---------- DATA FOR PROCESSING

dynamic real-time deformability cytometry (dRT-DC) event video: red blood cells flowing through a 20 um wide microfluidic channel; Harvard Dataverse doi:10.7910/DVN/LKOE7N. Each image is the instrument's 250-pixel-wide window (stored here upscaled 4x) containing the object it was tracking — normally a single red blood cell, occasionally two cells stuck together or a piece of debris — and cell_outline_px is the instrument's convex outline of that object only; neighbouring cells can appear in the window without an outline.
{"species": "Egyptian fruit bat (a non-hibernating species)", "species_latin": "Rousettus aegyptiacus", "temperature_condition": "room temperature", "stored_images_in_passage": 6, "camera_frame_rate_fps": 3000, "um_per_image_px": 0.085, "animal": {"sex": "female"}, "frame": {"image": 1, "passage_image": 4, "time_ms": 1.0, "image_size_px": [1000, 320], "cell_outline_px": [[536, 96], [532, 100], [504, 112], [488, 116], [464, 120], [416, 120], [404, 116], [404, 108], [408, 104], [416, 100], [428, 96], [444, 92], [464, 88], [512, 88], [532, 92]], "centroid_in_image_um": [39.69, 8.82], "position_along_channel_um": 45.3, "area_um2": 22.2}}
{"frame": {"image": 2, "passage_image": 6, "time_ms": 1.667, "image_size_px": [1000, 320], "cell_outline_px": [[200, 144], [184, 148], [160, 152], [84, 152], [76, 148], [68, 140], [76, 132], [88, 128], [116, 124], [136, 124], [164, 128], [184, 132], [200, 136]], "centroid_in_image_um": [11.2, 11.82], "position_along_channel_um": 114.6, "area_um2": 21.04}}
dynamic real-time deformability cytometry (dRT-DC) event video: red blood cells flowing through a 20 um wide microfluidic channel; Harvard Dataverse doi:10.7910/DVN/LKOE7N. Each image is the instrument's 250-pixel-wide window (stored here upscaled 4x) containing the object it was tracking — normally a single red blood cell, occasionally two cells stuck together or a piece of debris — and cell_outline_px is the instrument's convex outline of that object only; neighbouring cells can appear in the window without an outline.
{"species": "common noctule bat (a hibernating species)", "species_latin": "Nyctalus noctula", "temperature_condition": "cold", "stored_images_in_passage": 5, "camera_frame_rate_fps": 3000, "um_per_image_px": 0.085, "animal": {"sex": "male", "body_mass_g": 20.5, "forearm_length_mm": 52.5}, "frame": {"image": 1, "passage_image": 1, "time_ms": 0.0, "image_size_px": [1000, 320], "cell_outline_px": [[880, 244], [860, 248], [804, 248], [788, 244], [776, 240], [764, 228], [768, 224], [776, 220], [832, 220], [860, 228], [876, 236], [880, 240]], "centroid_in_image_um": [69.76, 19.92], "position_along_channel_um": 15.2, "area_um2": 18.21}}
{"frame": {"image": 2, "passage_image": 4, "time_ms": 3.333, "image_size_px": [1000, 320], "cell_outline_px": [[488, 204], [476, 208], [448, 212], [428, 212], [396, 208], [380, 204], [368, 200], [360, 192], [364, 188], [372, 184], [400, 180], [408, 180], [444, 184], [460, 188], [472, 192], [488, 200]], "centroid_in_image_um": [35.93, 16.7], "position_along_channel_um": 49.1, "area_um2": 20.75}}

--------------------

In full and verbatim, repeat the records given above.

RESULT OF THIS TASK
dynamic real-time deformability cytometry (dRT-DC) event video: red blood cells flowing through a 20 um wide microfluidic channel; Harvard Dataverse doi:10.7910/DVN/LKOE7N. Each image is the instrument's 250-pixel-wide window (stored here upscaled 4x) containing the object it was tracking — normally a single red blood cell, occasionally two cells stuck together or a piece of debris — and cell_outline_px is the instrument's convex outline of that object only; neighbouring cells can appear in the window without an outline.
{"species": "Egyptian fruit bat (a non-hibernating species)", "species_latin": "Rousettus aegyptiacus", "temperature_condition": "room temperature", "stored_images_in_passage": 6, "camera_frame_rate_fps": 3000, "um_per_image_px": 0.085, "animal": {"sex": "female"}, "frame": {"image": 1, "passage_image": 4, "time_ms": 1.0, "image_size_px": [1000, 320], "cell_outline_px": [[536, 96], [532, 100], [504, 112], [488, 116], [464, 120], [416, 120], [404, 116], [404, 108], [408, 104], [416, 100], [428, 96], [444, 92], [464, 88], [512, 88], [532, 92]], "centroid_in_image_um": [39.69, 8.82], "position_along_channel_um": 45.3, "area_um2": 22.2}}
{"frame": {"image": 2, "passage_image": 6, "time_ms": 1.667, "image_size_px": [1000, 320], "cell_outline_px": [[200, 144], [184, 148], [160, 152], [84, 152], [76, 148], [68, 140], [76, 132], [88, 128], [116, 124], [136, 124], [164, 128], [184, 132], [200, 136]], "centroid_in_image_um": [11.2, 11.82], "position_along_channel_um": 114.6, "area_um2": 21.04}}
dynamic real-time deformability cytometry (dRT-DC) event video: red blood cells flowing through a 20 um wide microfluidic channel; Harvard Dataverse doi:10.7910/DVN/LKOE7N. Each image is the instrument's 250-pixel-wide window (stored here upscaled 4x) containing the object it was tracking — normally a single red blood cell, occasionally two cells stuck together or a piece of debris — and cell_outline_px is the instrument's convex outline of that object only; neighbouring cells can appear in the window without an outline.
{"species": "common noctule bat (a hibernating species)", "species_latin": "Nyctalus noctula", "temperature_condition": "cold", "stored_images_in_passage": 5, "camera_frame_rate_fps": 3000, "um_per_image_px": 0.085, "animal": {"sex": "male", "body_mass_g": 20.5, "forearm_length_mm": 52.5}, "frame": {"image": 1, "passage_image": 1, "time_ms": 0.0, "image_size_px": [1000, 320], "cell_outline_px": [[880, 244], [860, 248], [804, 248], [788, 244], [776, 240], [764, 228], [768, 224], [776, 220], [832, 220], [860, 228], [876, 236], [880, 240]], "centroid_in_image_um": [69.76, 19.92], "position_along_channel_um": 15.2, "area_um2": 18.21}}
{"frame": {"image": 2, "passage_image": 4, "time_ms": 3.333, "image_size_px": [1000, 320], "cell_outline_px": [[488, 204], [476, 208], [448, 212], [428, 212], [396, 208], [380, 204], [368, 200], [360, 192], [364, 188], [372, 184], [400, 180], [408, 180], [444, 184], [460, 188], [472, 192], [488, 200]], "centroid_in_image_um": [35.93, 16.7], "position_along_channel_um": 49.1, "area_um2": 20.75}}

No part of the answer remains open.